World War II ended in the defeat of the nations that started it. They started that war out of raw appetite for conquest, mixed, in Germany’s case, with a desire to avenge prior defeat. Before 1914, international relations admitted a legitimacy to nations pursuing their “interests” by war. A nation declaring that it wanted some territory, concession, or benefit from another could declare war to get it, and legitimately, by those norms, claim that stake if it won.
The trauma of World War I led to a new sentiment, that war should not be a means of conducting relations, notably captured in the Kellogg Briand Pact of 1928. While World War II certainly showed naivete at best, maybe even cynicism, behind the Pact, it did give legal form to a new idea, that aggressive war is illegitimate.

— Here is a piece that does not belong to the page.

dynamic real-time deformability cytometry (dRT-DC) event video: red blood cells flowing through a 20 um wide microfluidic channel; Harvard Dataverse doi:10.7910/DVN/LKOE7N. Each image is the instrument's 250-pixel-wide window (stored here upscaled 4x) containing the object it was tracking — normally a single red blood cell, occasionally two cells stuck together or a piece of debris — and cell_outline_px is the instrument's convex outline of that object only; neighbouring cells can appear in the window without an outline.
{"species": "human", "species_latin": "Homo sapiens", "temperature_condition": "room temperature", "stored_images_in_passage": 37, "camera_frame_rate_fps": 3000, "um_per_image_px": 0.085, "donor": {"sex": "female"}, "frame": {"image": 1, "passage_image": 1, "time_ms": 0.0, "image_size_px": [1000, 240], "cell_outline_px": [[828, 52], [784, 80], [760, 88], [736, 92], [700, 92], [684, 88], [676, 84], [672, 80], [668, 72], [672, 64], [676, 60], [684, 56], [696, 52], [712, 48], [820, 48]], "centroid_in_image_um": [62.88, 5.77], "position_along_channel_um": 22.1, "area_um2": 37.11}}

After 1945, the idea of war as a legitimate tool for national interest became that much more repugnant. Partly as a result of that repugnance, partly due to the workings of international relations, most wars since then have been over disputed borders, ethnic dislocations and disputes, and other, less naked, claims – including our own morally tenable but negligently deliberated invasion of Iraq in 2003. The idea of a declaring war because “we want X” has generally become taboo. The two truly blatant cases come from Iraq in 1990 – and from Russia in 2022. Even Russia’s invasion of Ukraine in 2014 had the look of other conflicts, with an ostensibly pro-Russian population on the wrong side of an arguably arbitrary border. International reaction was relatively muted, at least in part because of this muddiness.
But the full scale invasion of 2022, overtly motivated by a claim that Ukraine should not exist as an independent nation, not only violates any norm of non-aggression, but offends against what amounts to a universal moral tenet of war. The theory of justice in war, perhaps best captured in Just and Unjust Wars by Michael Walzer, sees such aggressive war as unjust. Putin, in his characterization of the 2022 invasion, has done the world the favor of declaring his intent.
What does this have to do with America’s interests, deep down? Of course there are those who decry the idea of the U.S. making itself the world’s policeman, with motives ranging from isolationism to anti-Americanism to pacifism. This blog argues that America’s fundamental national purpose is to validate our founding tenets, of rights equally endowed in all, and of government existing to secure those rights, legitimated by consent of the governed. Those tenets are abstract, and admit of a range of interpretations for our real world needs. That said, a world without norms of international conduct is a world where no nation, and no nation, is safe except by force of arms. A nation of rights will either need a preponderance of arms, or a world with effective norms, or some combination of both.
The post-1945 expectation that aggressive war would be denounced, opposed, and punished, serves our needs and carries moral value. While we realize that moral lines can sometimes be vague, blatant transgressors should end up as Saddam Hussein did. Or Hitler or Tojo. However essential that may or may not be to America’s core interest, an outright invasion of another sovereign’s territory, with no justification save naked self interest, should gain no reward, and no acceptance, from anyone.